Students will submit their poems to Mr. Miranda in the week preceding their appointment. Hence, the fee includes tutor preparation to read and annotate the poems, and the individual conference session (an hour) to discuss and suggest directions. These one-on-one writing & conference sessions, by appointment, will be held Wednesdays at the TaborSpace Cafe. Request for other days/hours will be considered on an individual basis.
Register securely online through Paypal at www.mountainwriters.org or send check payable Mountain Writers to 2804 SE 27th, #2, Portland, OR 97202.
Online registration: fill in amount on PayPal website, indicating in "Add special instructions . . . " your enrollment preference: instructor, number of sessions, etc.

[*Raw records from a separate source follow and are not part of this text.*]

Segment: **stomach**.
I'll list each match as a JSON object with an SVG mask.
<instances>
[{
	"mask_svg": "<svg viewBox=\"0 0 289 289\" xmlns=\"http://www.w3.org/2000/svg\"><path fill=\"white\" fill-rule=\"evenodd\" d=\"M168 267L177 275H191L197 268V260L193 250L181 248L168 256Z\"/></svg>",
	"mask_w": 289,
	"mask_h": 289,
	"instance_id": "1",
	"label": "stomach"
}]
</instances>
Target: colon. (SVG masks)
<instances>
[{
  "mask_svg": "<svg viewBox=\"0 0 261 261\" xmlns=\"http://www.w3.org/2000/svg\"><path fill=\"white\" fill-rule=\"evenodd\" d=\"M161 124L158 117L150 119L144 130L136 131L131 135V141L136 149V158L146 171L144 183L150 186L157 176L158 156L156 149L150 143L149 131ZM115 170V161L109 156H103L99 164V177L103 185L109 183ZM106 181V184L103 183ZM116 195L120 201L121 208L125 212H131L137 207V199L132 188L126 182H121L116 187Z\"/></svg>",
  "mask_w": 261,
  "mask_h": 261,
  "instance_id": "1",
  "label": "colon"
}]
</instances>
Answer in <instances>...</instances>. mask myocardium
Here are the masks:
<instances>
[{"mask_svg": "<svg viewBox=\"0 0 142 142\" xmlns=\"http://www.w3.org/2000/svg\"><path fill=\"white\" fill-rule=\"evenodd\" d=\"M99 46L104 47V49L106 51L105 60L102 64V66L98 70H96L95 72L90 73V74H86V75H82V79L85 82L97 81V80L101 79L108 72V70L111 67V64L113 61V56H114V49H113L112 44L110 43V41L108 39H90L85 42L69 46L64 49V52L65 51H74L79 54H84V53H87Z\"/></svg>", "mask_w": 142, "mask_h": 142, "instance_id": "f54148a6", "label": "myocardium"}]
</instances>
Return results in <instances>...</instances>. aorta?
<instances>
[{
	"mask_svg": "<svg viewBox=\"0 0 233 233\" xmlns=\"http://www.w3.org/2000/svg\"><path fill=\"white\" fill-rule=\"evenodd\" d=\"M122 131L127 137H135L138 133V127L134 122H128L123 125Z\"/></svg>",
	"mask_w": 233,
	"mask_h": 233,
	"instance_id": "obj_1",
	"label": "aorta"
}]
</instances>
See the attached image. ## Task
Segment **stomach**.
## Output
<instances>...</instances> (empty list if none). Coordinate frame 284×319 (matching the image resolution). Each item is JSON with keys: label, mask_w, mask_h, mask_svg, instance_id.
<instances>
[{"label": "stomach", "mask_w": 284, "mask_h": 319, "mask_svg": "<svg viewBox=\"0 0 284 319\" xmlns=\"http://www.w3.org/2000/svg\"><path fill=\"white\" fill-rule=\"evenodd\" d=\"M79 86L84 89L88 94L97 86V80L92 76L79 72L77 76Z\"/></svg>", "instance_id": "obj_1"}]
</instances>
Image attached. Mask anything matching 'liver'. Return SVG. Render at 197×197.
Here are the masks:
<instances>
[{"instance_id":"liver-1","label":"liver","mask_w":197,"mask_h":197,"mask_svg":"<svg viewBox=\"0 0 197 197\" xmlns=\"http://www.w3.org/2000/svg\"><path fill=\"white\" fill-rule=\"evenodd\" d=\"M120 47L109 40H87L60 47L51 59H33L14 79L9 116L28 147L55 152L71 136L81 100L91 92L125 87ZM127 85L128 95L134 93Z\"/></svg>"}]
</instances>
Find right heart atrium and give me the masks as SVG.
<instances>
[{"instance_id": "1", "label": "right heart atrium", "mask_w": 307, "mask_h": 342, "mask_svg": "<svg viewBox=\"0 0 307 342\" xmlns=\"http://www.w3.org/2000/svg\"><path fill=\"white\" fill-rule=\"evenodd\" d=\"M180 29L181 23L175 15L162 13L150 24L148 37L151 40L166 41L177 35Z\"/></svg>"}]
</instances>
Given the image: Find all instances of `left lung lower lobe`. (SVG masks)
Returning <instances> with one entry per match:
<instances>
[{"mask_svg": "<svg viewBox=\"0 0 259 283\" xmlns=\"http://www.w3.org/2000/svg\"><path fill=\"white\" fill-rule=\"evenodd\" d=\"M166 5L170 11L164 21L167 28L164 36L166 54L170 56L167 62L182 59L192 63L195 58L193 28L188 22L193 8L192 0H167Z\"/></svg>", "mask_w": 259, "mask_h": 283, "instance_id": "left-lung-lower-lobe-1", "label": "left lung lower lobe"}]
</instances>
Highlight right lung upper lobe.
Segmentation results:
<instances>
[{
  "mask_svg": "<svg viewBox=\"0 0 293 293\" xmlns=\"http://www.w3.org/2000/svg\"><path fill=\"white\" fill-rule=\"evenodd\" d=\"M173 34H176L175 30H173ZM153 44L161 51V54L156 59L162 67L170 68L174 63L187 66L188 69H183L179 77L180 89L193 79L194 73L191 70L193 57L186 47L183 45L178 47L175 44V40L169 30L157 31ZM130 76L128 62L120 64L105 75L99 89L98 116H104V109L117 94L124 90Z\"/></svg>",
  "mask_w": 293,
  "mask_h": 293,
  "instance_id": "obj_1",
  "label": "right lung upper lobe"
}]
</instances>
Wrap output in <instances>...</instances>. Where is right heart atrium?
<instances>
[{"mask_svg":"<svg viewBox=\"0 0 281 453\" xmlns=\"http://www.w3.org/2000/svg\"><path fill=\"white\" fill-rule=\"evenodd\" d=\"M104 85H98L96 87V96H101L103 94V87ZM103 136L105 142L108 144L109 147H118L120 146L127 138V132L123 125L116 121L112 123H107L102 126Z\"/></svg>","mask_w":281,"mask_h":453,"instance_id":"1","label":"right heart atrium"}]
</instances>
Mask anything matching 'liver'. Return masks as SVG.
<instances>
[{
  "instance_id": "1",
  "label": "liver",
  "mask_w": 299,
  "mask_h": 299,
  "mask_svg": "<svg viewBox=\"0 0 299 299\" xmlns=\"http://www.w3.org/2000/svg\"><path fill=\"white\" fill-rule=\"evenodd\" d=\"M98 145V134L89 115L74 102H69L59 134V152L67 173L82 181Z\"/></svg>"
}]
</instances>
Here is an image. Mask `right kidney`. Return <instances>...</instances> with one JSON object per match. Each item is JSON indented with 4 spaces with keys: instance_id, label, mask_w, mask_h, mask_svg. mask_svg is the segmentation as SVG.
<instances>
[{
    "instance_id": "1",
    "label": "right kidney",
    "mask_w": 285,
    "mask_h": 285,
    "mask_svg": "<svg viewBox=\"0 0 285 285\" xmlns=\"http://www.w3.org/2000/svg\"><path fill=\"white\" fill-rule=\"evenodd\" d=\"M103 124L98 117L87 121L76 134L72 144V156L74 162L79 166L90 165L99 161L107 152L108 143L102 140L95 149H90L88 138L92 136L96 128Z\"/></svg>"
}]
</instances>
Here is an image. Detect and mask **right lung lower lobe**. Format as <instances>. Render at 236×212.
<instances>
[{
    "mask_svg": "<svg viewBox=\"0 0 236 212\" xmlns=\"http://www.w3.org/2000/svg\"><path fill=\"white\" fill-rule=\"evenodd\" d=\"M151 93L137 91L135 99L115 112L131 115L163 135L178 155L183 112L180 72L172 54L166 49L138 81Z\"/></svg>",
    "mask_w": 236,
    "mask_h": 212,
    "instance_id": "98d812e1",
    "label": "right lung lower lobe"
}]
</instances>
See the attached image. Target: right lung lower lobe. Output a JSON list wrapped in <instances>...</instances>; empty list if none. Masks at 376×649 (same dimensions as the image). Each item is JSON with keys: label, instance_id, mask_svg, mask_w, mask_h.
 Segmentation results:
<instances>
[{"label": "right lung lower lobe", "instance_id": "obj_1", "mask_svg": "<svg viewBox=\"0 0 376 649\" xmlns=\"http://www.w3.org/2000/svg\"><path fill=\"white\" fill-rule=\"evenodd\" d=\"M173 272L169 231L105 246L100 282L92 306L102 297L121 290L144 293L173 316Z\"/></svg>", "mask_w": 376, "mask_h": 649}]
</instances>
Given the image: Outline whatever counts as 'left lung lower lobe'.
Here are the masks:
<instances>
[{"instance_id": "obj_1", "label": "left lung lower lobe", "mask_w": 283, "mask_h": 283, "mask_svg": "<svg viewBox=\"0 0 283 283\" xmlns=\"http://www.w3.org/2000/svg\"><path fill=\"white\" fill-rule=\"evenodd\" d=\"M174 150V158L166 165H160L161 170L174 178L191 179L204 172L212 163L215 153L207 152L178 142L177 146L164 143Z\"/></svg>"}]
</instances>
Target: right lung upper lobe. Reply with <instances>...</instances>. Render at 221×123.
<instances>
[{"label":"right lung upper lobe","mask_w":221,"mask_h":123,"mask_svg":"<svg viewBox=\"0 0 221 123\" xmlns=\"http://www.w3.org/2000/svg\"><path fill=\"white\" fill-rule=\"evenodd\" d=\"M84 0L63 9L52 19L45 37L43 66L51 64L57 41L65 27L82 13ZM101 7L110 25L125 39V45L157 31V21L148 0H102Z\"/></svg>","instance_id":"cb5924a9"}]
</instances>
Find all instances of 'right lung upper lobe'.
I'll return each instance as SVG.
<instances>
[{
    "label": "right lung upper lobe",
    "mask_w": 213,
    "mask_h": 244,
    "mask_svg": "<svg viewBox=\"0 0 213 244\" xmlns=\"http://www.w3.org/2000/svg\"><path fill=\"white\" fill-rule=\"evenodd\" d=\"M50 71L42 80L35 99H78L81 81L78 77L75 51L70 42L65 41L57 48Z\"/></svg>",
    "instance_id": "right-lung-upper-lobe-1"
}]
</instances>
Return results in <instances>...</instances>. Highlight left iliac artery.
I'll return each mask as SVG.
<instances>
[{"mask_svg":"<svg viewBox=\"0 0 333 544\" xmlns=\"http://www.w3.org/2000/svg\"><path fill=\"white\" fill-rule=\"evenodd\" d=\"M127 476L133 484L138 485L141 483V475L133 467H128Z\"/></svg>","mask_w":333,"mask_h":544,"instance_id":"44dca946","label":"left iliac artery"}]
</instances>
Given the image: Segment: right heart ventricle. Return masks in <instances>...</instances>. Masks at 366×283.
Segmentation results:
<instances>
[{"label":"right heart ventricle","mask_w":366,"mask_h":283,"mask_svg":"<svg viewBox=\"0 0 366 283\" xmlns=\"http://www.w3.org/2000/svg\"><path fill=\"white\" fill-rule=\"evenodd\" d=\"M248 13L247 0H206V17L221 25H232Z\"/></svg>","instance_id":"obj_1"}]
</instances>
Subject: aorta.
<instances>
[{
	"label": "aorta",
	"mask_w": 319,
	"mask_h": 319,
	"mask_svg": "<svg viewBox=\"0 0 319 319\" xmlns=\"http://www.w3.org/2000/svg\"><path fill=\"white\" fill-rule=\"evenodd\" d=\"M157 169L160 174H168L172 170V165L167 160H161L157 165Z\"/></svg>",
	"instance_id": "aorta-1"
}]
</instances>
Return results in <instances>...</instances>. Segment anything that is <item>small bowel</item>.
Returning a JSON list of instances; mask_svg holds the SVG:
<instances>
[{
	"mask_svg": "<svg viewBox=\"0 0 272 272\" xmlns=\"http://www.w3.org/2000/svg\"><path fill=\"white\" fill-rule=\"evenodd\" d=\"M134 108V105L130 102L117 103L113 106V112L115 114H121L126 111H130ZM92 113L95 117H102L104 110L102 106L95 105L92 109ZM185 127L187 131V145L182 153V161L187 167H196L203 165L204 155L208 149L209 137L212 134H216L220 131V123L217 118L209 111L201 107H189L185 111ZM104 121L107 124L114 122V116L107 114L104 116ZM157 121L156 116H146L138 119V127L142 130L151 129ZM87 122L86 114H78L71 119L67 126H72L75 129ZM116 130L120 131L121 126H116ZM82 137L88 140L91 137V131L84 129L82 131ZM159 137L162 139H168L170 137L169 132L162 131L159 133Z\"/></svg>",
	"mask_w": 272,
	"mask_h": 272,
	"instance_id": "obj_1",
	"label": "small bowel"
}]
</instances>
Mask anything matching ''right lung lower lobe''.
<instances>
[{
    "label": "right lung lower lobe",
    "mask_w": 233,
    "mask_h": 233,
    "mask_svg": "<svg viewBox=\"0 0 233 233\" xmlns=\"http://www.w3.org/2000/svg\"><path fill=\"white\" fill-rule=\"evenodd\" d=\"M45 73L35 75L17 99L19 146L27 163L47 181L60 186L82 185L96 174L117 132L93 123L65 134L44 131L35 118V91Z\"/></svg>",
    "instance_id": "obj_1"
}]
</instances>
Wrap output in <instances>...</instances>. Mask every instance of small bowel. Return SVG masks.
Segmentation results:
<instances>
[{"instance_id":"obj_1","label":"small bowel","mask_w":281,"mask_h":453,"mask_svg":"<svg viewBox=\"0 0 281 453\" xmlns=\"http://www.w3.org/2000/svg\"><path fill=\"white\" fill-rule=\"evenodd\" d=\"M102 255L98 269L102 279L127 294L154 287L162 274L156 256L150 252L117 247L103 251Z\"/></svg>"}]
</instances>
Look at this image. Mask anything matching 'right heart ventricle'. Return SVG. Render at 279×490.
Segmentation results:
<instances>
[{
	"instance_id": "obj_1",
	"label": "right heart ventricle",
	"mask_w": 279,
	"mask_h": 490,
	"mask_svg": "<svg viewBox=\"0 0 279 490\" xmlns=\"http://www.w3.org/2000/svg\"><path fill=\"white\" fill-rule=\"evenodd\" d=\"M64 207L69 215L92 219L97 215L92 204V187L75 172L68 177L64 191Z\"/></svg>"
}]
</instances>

Gary Miranda has taught writing and literature at various colleges and universities, including three years as a Fulbright Lecturer at the University of Athens in Greece and, as writer-in-residence at Reed College in Portland. His poems have been published in numerous magazines and journals, including The New Yorker, The Atlantic Monthly, Poetry, The American Poetry Review, and elsewhere, and widely anthologized. He has published four collections, one of which, Listeners at the Breathing Place, won the Princeton Contemporary Poetry competition and was nominated for a Pulitzer Prize. He has also published a translation of Rainer Maria Rilke’s Duino Elegies. His awards include an NEA Fellowship, nine awards from the Poetry Society of America, and an invitation by The Atlantic Monthly to serve as poet-in-residence at the Robert Frost Place in New Hampshire. His poems have been taped for Harvard University’s Lamont Poetry Collection and the Library of Congress Poetry Archive. He lives in Portland.